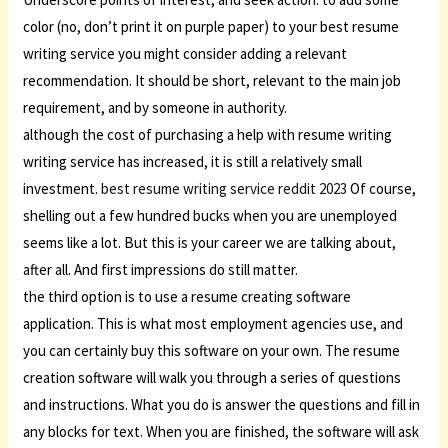
color (no, don’t print it on purple paper) to your best resume
writing service you might consider adding a relevant
recommendation. It should be short, relevant to the main job
requirement, and by someone in authority.
although the cost of purchasing a help with resume writing
writing service has increased, it is still a relatively small
investment.
best resume writing service reddit 2023
Of course,
shelling out a few hundred bucks when you are unemployed
seems like a lot. But this is your career we are talking about,
after all. And first impressions do still matter.
the third option is to use a resume creating software
application. This is what most employment agencies use, and
you can certainly buy this software on your own. The resume
creation software will walk you through a series of questions
and instructions. What you do is answer the questions and fill in
any blocks for text. When you are finished, the software will ask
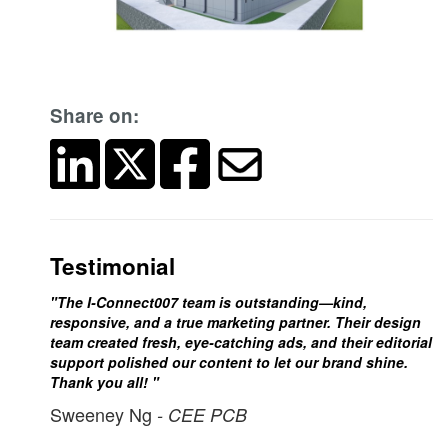
Share on:
Testimonial
"The I-Connect007 team is outstanding—kind,
responsive, and a true marketing partner. Their design
team created fresh, eye-catching ads, and their editorial
support polished our content to let our brand shine.
Thank you all! "
Sweeney Ng
- CEE PCB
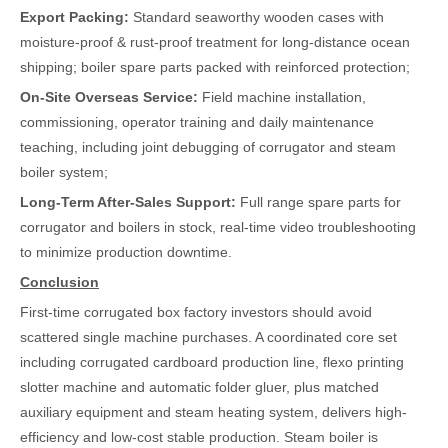
Export Packing:
Standard seaworthy wooden cases with
moisture-proof & rust-proof treatment for long-distance ocean
shipping; boiler spare parts packed with reinforced protection;
On-Site Overseas Service:
Field machine installation,
commissioning, operator training and daily maintenance
teaching, including joint debugging of corrugator and steam
boiler system;
Long-Term After-Sales Support:
Full range spare parts for
corrugator and boilers in stock, real-time video troubleshooting
to minimize production downtime.
Conclusion
First-time corrugated box factory investors should avoid
scattered single machine purchases. A coordinated core set
including corrugated cardboard production line, flexo printing
slotter machine and automatic folder gluer, plus matched
auxiliary equipment and steam heating system, delivers high-
efficiency and low-cost stable production. Steam boiler is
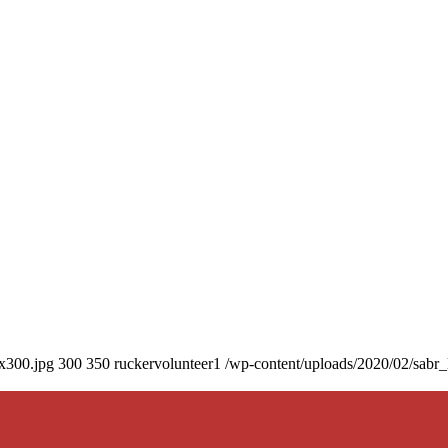
0x300.jpg
300
350
ruckervolunteer1
/wp-content/uploads/2020/02/sabr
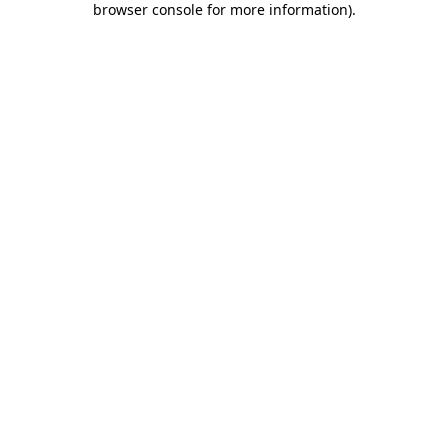
browser console for more information)
.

==*==

### Work to be completed
From the line holding "slotter machine and" down to the final line of the entries above, print every line exactly. Pictures do not go in.

### Finished exercise
slotter machine and automatic folder gluer, plus matched
auxiliary equipment and steam heating system, delivers high-
efficiency and low-cost stable production. Steam boiler is
0x300.jpg
300
350
ruckervolunteer1
/wp-content/uploads/2020/02/sabr
browser console for more information)
.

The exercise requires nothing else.